The heights we list are after we prune your tree.
Many Nurseries advertise heights before they prune, then cut off several feet before shipping. While this reduces their shipping cost, it gives their customer a shorter tree than they bargained for. The tree will likely need an extra year to grow back and to produce fruit.
We prune your tree throughout its life. This process takes us longer, but gives you more branches and quicker production.
Plus, we don't include the pot or root length in our measurements. This gives you an extra 1-2 ft. in tree size.
Our larger trees are usually one to two years older than our smaller ones and will typically give you results the first full season.
• Easy to grow
• Delicious, healthy oranges
• Low maintenance
Moro Blood Oranges are known not only for their unique color, but also for their super-sweet taste.
The Moro Blood Oranges are famous for their distinctive taste- similar to raspberry or strawberry.
You'll also enjoy a wonderful show of blossoms in the spring... they're so fragrant, they can actually fill up your whole yard with a delightful citrus scent.
These orange trees are very cold hardy.
However, if you live up north, we suggest potting them up and placing them on your patio. Once it starts getting cold, you can bring your orange tree inside... adding a citrusy fragrance to your kitchen.
These blood oranges are extremely healthy as a snack, or when you juice them.
These trees are in high demand this time of year, and we only have a limited supply available. Be sure to order yours now before they sell out.
Select a site with full to partial sun and moist or well drained soil for your Blood Orange Tree.
If you're planting a hedge, mark out a visual guide by placing stakes five to six feet apart and looping string around them. Plant the where the stakes are and they'll grow together to make a dense privacy screen.
First, dig each hole so that it is just shallower than the root ball and at least twice the width.
Then loosen the soil in the planting hole so the roots can easily break through.
Use your shovel or try dragging the points of a pitch fork along the sides and bottom of the hole.

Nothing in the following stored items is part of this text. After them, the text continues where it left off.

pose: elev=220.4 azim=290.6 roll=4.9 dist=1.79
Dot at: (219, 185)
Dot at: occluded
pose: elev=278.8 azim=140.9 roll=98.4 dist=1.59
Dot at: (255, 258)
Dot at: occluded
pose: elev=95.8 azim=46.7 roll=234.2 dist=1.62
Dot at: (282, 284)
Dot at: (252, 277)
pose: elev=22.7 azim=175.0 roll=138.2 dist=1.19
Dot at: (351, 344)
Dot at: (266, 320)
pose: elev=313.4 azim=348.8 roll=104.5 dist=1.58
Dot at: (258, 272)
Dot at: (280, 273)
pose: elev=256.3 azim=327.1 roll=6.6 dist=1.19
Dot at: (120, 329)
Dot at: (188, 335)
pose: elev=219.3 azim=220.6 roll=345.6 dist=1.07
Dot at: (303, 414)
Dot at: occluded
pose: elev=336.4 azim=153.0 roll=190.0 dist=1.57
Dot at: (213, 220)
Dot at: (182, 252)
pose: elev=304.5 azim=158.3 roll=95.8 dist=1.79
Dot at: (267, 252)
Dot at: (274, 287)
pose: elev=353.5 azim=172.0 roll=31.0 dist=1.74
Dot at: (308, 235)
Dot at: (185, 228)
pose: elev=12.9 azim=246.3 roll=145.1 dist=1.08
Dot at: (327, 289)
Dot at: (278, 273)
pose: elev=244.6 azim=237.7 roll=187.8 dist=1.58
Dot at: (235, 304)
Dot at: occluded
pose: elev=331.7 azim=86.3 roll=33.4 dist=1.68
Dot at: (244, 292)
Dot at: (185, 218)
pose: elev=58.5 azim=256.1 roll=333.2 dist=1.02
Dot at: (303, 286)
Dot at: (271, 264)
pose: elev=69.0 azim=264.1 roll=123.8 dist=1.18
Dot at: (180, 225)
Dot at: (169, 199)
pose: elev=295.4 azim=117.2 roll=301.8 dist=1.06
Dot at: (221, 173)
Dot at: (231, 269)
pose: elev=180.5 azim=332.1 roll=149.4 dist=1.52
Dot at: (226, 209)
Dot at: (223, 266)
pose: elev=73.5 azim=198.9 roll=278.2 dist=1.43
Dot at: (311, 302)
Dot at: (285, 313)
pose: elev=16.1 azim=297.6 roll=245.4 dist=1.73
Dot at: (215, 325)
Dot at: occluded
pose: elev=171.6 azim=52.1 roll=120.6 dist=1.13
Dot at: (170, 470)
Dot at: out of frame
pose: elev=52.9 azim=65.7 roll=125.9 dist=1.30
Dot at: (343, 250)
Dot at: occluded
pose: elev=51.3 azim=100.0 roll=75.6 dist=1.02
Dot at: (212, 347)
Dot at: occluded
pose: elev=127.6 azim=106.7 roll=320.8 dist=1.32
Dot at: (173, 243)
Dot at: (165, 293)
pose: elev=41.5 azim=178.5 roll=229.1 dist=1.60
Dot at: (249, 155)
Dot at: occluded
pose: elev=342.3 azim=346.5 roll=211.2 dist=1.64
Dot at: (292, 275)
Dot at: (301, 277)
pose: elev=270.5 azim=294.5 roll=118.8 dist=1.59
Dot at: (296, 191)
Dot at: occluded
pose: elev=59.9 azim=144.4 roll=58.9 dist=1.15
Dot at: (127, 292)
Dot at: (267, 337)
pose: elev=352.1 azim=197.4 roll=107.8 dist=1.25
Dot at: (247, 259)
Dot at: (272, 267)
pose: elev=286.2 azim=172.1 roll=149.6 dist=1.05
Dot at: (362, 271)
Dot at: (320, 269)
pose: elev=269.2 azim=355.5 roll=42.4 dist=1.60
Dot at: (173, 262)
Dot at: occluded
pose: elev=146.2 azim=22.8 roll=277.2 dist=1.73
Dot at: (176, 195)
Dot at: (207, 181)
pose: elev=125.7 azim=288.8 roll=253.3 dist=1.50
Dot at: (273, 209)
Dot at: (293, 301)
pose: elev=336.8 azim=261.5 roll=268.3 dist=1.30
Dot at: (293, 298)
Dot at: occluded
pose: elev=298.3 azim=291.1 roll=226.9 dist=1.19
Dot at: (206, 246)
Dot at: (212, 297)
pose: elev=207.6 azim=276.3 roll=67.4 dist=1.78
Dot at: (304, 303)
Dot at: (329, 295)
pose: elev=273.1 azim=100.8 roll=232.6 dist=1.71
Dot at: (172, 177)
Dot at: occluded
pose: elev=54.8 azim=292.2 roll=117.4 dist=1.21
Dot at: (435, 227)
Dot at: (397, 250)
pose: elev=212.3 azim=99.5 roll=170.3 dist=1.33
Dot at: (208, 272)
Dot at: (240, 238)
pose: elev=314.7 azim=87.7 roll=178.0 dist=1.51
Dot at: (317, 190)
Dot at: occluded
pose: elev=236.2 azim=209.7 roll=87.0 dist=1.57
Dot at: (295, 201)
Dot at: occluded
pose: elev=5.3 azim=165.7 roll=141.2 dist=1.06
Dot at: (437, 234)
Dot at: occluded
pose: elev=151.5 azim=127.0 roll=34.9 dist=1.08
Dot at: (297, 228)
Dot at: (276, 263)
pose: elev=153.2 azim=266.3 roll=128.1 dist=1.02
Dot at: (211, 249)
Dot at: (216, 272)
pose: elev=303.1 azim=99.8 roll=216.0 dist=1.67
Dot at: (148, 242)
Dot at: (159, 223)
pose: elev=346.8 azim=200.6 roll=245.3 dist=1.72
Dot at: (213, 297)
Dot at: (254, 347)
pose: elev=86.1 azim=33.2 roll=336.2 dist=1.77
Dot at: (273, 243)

Next, separate the roots of your Blood Orange Tree gently with your fingers and position them downward in the hole.
The top of the root flare, where the roots end and the trunk begins, should be about an inch above the surrounding soil.
Then make sure the plant is exactly vertical in the hole.
To make it just right, use a level.
As you backfill the hole, apply water to remove air pockets.
Remove debris like stones and grass and completely break up any dirt clumps.
Water your Blood Orange Tree again after the transplant is complete.
To help retain some of that moisture, it's recommended that you place mulch around each plant to a depth of 2"-3" up to but not touching the trunk. Organic mulches such as wood chips also help to better soil structure as they decompose.